QUOTED TEXT:
------------------------

Wylde Women's Wisdom: Persist. Persist. Persist.
Wylde Women's Wisdom: Persist. Persist. Persist.
Persist. Persist. Persist.

Today’s Wylde Women’s Wisdom is a chirpy quote from “The Tao of Pooh” by Benjamin Hoff.  I loved it when I read it.  I hated his next book – he got very preachy.  Anyways, the quote:

Things just happen the right way at the right time.  At least they do when you let them [instead of] trying hard to make it happen another way.

I collected the Wylde Women quotes I’m currently starting back through with these blogs YEARS ago.I should, perhaps, find some new quotes to replace ones that I write about as “chirpy” since that is a clue my inner self is not so much in agreement any more.

Will I be burned at the stake if I say that I no longer believe that there is a purpose to things happening just the right way?  All these hurricanes this year, the fire in California, mass murders on the uptick – these are not the right way.  Perhaps 100 years from now those who are alive will be able to look back and say” “as bad as it was, at least it was a turning point for us to start reaching out and talking to each other.”  Wouldn’t that be grand?  and who knows.

But those of us who must live through this negative energy, and find our own lives having catastrophe after catastrophe need not ask forgiveness if we start believing that it’s all random, and some are born with a silver spoon that helps take away the random.  I shall be a heretic here too:  while money may not buy happiness, it sure can mitigate a lot of the pain by assuring a roof over your head and food to eat while everything is going to hell in a handbasket.  The 1% is surely not going about collecting money they will never live long enough to spend because it doesn’t buy them happiness.  It does buy them power.  You can compute whether or not that equates to happiness.

------------------------

EXTRACTED INFORMATION:
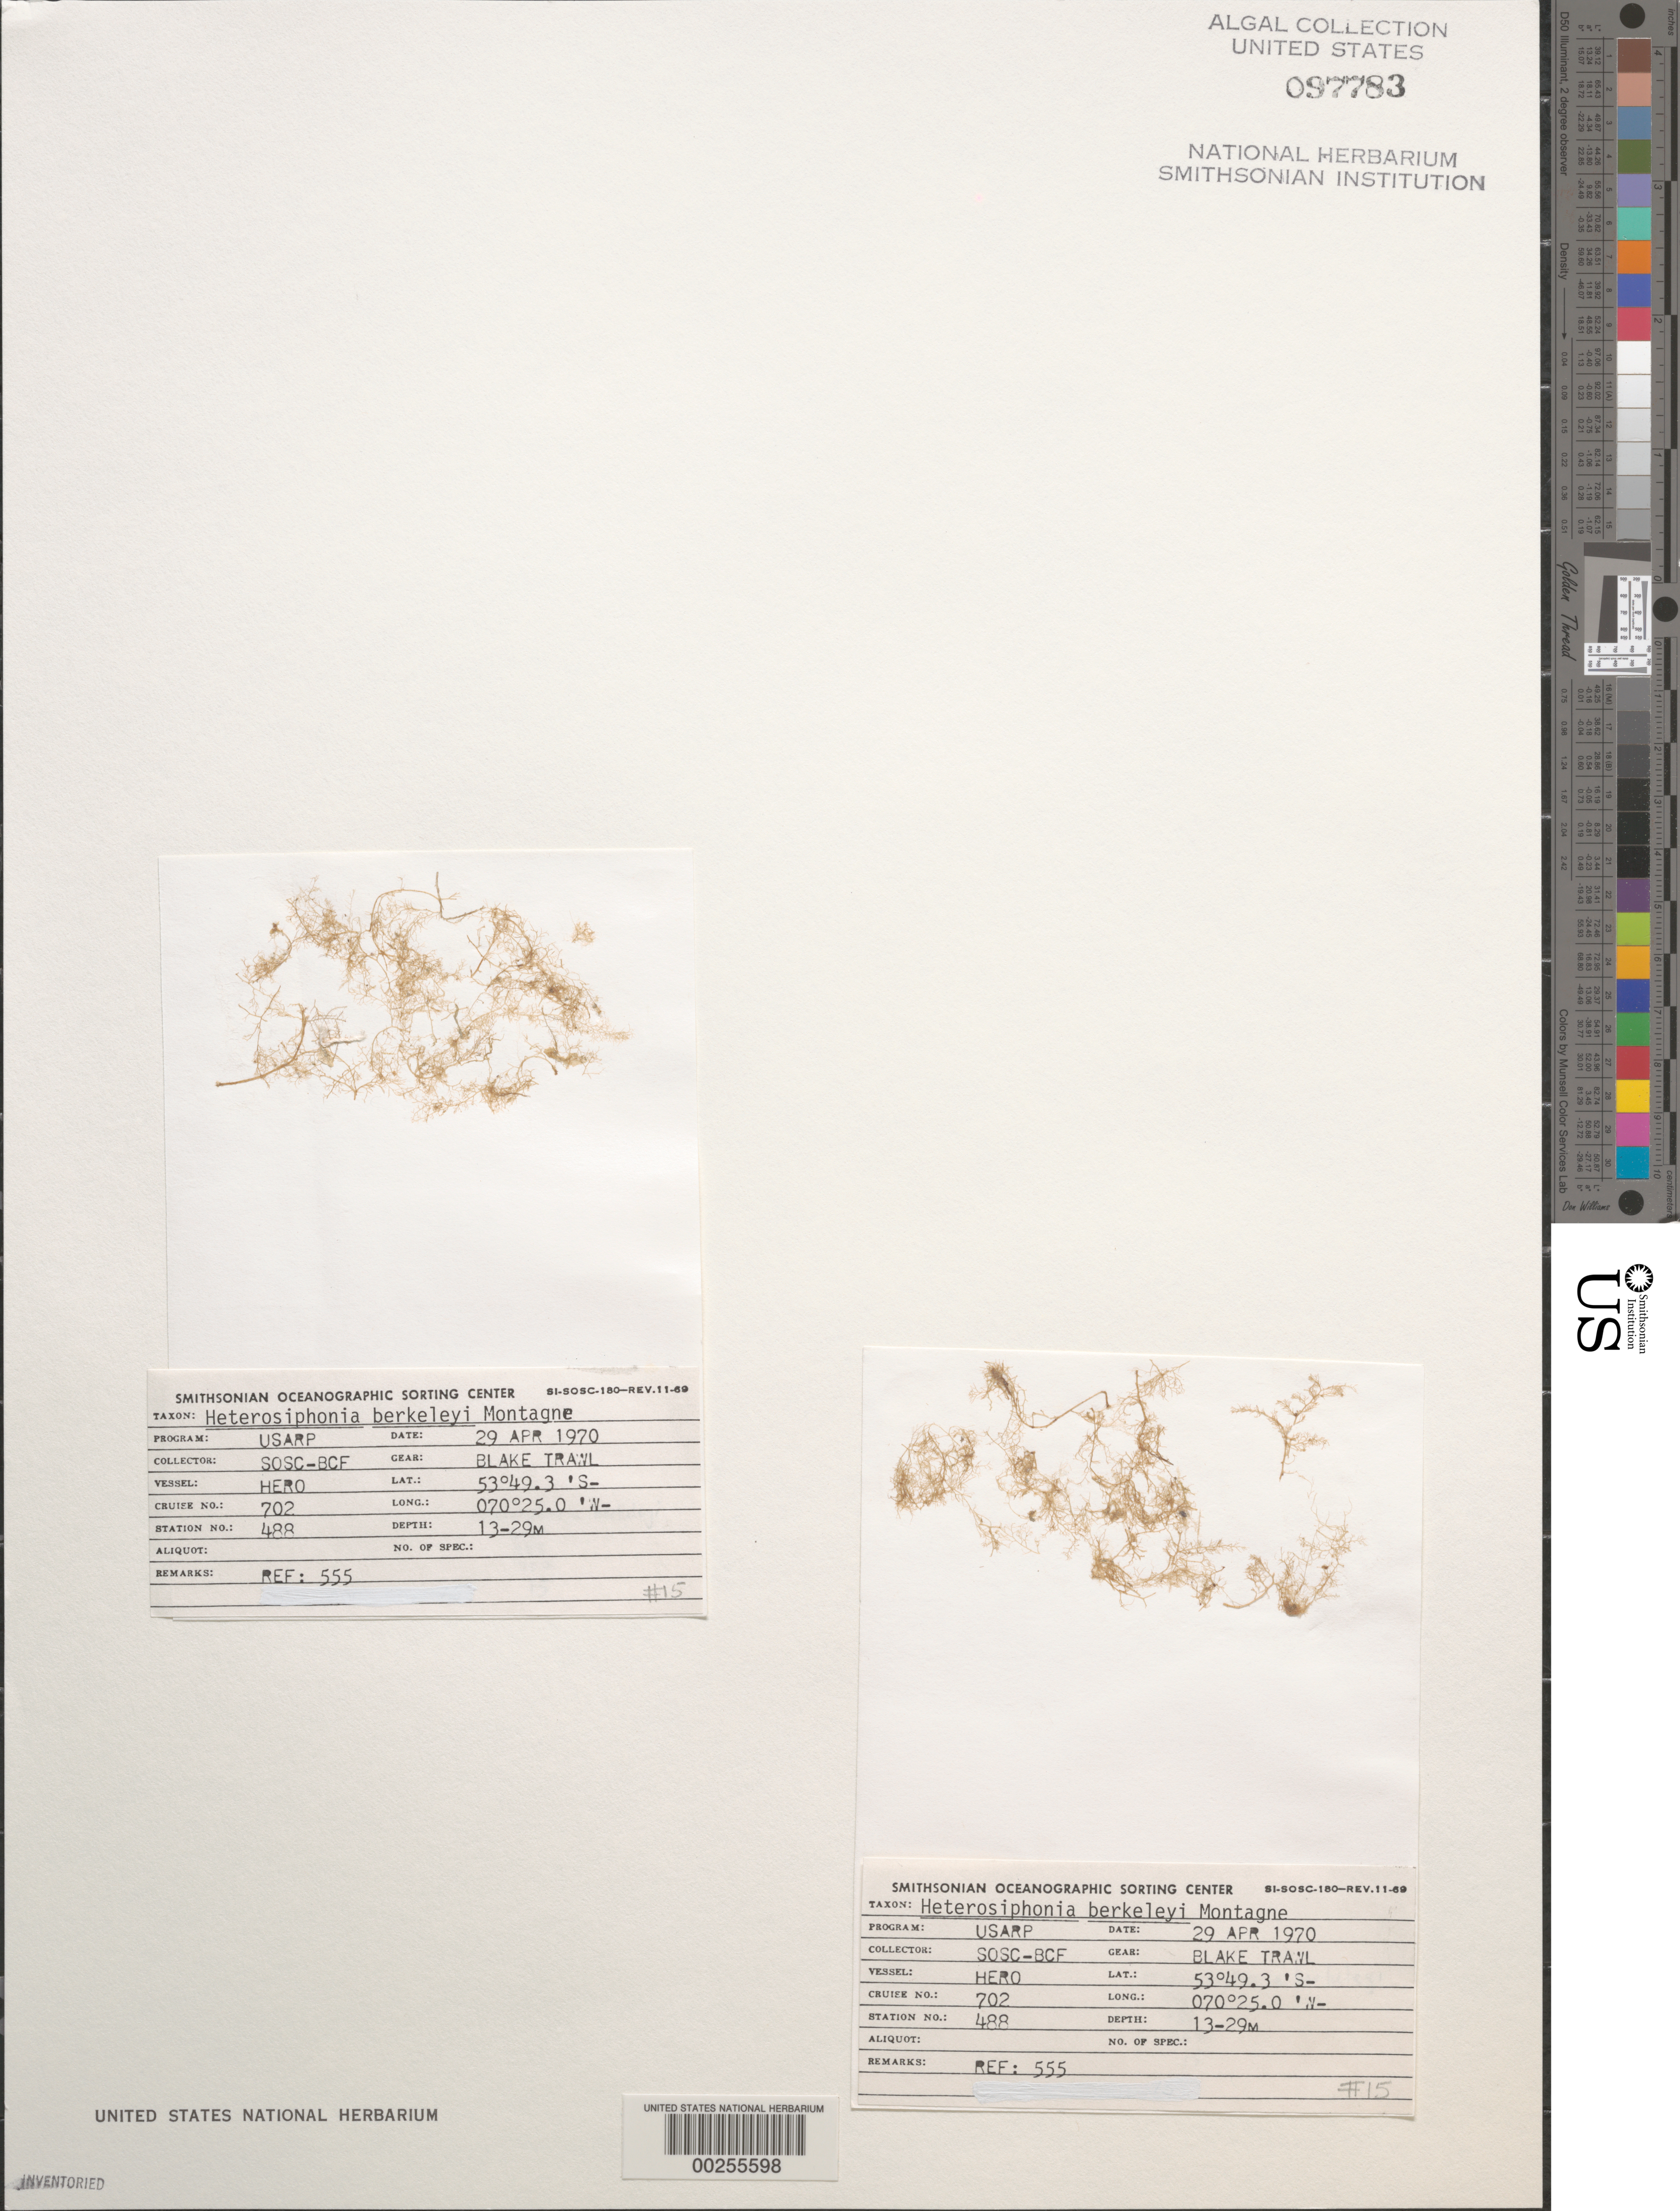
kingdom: Plantae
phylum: Rhodophyta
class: Florideophyceae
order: Ceramiales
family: Dasyaceae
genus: Heterosiphonia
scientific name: Heterosiphonia berkeleyi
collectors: SOSC-BCF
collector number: Station 488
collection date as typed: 29 Apr 1970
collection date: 1970-04-29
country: Chile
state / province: Magallanes y de la Antártica Chilena (XII)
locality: north of Punta Arenas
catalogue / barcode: US 97783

------------------------

DIRECTION 1:
Please reproduce the part of the Wylde Women's Wisdom post starting at "Will I be burned" and ending at "and who knows.".
DIRECTION 2:
Answer these questions from the Wylde Women's Wisdom post:
(a) Which book, and by which author, is the day's quote taken from?
(b) What word does the writer use to describe quotes that should perhaps be replaced?
(c) What does the post say money buys the 1%?
DIRECTION 3:
List the events the Wylde Women's Wisdom post gives as examples of things that are not "the right way."

RESULT 1:
Will I be burned at the stake if I say that I no longer believe that there is a purpose to things happening just the right way?  All these hurricanes this year, the fire in California, mass murders on the uptick – these are not the right way.  Perhaps 100 years from now those who are alive will be able to look back and say” “as bad as it was, at least it was a turning point for us to start reaching out and talking to each other.”  Wouldn’t that be grand?  and who knows.

RESULT 2:
(a) "The Tao of Pooh" by Benjamin Hoff
(b) "Chirpy"
(c) Power

RESULT 3:
- All these hurricanes this year
- The fire in California
- Mass murders on the uptick